Chez les patients dont la tolérance au traitement par les analogues du GLP-1 serait insuffisante, ainsi que dans les cas où ces produits ne permettent pas d’atteindre l’objectif d’HbA1c défini par les recommandations en vigueur, une insulinothérapie convenablement titrée deviendra nécessaire. Il est à noter que l’association des analogues du GLP-1 à l’insuline, bien que prometteuse et logique, n’est pas encore indiquée, ni recommandée, dans l’attente des résultats des études en cours.

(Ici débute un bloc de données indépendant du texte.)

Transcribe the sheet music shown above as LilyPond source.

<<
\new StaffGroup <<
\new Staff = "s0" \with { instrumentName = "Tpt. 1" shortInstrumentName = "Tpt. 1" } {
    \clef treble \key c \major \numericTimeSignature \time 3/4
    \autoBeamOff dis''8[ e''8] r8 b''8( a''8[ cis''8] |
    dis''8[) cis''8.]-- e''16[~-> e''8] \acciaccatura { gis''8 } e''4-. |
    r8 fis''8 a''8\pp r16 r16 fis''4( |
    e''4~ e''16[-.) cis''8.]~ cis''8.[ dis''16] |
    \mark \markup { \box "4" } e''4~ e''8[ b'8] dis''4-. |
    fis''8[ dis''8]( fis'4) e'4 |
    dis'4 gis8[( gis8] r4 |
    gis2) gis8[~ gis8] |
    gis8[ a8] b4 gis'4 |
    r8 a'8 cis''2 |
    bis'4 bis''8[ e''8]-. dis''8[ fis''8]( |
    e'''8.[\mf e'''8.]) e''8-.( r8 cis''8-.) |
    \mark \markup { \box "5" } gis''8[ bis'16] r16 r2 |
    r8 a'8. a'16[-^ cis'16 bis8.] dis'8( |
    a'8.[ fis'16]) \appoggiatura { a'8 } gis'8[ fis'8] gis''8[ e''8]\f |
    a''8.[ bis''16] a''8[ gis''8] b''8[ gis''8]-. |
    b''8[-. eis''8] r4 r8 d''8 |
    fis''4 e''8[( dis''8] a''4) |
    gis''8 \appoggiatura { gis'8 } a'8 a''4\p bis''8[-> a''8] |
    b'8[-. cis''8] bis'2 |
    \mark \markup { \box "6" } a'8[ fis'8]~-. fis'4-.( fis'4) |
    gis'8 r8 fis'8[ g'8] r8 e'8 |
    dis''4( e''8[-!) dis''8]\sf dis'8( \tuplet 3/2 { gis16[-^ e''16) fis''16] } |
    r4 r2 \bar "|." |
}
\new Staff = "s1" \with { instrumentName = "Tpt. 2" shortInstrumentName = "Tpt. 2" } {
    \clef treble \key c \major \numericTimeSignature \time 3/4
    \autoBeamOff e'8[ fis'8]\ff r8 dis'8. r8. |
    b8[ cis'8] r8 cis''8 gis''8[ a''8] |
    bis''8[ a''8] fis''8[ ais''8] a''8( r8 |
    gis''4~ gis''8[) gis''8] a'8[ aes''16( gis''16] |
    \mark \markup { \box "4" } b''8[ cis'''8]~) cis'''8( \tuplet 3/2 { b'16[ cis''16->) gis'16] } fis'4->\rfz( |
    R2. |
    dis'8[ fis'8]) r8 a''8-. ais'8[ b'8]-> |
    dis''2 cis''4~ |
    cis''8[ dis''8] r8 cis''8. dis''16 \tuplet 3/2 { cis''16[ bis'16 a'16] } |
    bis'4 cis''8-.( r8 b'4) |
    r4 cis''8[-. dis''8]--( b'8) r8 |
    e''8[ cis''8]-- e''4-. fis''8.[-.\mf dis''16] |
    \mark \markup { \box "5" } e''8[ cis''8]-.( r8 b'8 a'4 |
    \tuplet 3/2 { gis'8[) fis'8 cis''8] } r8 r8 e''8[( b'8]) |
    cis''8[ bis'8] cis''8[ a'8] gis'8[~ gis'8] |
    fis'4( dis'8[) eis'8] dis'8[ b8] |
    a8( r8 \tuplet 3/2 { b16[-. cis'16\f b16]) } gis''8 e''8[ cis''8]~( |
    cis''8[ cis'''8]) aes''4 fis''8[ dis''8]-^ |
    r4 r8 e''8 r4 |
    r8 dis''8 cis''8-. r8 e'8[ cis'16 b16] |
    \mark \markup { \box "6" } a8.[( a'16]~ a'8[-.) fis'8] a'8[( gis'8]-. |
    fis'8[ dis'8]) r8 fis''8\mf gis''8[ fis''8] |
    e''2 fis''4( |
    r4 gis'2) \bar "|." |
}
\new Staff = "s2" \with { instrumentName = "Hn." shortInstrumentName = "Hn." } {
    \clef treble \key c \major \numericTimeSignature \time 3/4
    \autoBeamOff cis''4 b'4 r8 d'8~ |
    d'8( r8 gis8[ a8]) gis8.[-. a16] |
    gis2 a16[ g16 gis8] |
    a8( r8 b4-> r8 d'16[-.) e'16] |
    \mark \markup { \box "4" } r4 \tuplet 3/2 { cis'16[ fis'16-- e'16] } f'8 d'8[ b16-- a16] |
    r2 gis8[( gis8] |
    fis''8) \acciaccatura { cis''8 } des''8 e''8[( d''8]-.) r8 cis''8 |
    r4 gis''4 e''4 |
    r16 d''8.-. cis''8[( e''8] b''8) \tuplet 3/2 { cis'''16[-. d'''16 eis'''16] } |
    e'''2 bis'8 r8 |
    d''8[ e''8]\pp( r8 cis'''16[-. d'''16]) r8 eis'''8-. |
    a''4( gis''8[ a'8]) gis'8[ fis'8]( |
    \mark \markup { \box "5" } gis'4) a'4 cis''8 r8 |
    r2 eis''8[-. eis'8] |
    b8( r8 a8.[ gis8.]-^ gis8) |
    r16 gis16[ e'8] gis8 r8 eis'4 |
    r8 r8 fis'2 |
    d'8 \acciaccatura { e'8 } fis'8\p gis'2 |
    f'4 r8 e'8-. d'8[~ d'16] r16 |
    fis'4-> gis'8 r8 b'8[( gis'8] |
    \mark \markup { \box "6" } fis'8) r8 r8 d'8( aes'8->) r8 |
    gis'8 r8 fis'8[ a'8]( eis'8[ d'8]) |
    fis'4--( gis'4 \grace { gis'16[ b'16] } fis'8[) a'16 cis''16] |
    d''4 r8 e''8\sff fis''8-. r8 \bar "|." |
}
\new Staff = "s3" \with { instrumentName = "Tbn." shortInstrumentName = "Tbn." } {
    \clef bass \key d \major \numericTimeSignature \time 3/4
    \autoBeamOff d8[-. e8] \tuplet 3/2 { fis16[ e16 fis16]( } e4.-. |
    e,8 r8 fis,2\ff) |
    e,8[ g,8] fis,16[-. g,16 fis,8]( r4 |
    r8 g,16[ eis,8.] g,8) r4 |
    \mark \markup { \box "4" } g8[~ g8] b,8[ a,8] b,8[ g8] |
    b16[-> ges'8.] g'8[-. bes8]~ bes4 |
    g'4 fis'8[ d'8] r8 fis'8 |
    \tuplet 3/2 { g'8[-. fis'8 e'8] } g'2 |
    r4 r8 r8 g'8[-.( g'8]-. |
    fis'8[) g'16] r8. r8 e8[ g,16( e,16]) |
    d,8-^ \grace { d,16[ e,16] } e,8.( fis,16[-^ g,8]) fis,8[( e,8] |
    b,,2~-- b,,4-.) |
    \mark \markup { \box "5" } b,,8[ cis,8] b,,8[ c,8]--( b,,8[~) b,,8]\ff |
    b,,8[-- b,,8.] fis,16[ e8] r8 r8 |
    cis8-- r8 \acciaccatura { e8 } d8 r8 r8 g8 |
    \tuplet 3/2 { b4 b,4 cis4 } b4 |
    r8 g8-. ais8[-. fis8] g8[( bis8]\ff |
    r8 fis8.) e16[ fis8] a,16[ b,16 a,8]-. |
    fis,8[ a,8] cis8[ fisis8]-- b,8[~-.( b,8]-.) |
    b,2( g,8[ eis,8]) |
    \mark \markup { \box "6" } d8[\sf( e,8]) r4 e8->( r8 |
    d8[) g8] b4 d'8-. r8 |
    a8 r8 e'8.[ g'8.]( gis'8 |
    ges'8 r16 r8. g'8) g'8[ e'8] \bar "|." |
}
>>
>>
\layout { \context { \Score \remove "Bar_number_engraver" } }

Il reste, bien sûr, à évaluer les effets à plus long terme de ces médicaments nouveaux, aussi bien en termes de contrôle glycémique, que de sécurité d’emploi. Des études en cours et d’autres à venir permettront de mieux préciser la place des analogues du GLP-1 au sein de l’arsenal thérapeutique disponible pour optimiser la stratégie thérapeutique dans le diabète de type 2.

D’après un entretien avec le Pr Alfred Penfornis, service d’endocrinologie-métabolisme et diabétologie-nutrition, Hôpital Jean Minjoz, Besançon

Références

(1) Traitement médicamenteux du diabète de type 2 (Actualisation) - Recommandation de Bonne Pratique. Saint-Denis ; HAS, 2 006.

(2) Penfornis A, et coll. Approches thérapeutiques fondées sur les médicaments de l’effet incrétine dans le diabète de type 2. Diabetes & Metabolism 2 008 ; 34 (S2) : 78-90.

(3) Buse JB, et coll. Liraglutide once a day versus exenatide twice a day for type 2 diabetes : a 26-week randomised, parallel-group, multinational, open-label trial (LEAD-6). Lancet 2 009 ; 374 (9 683) : 39-47.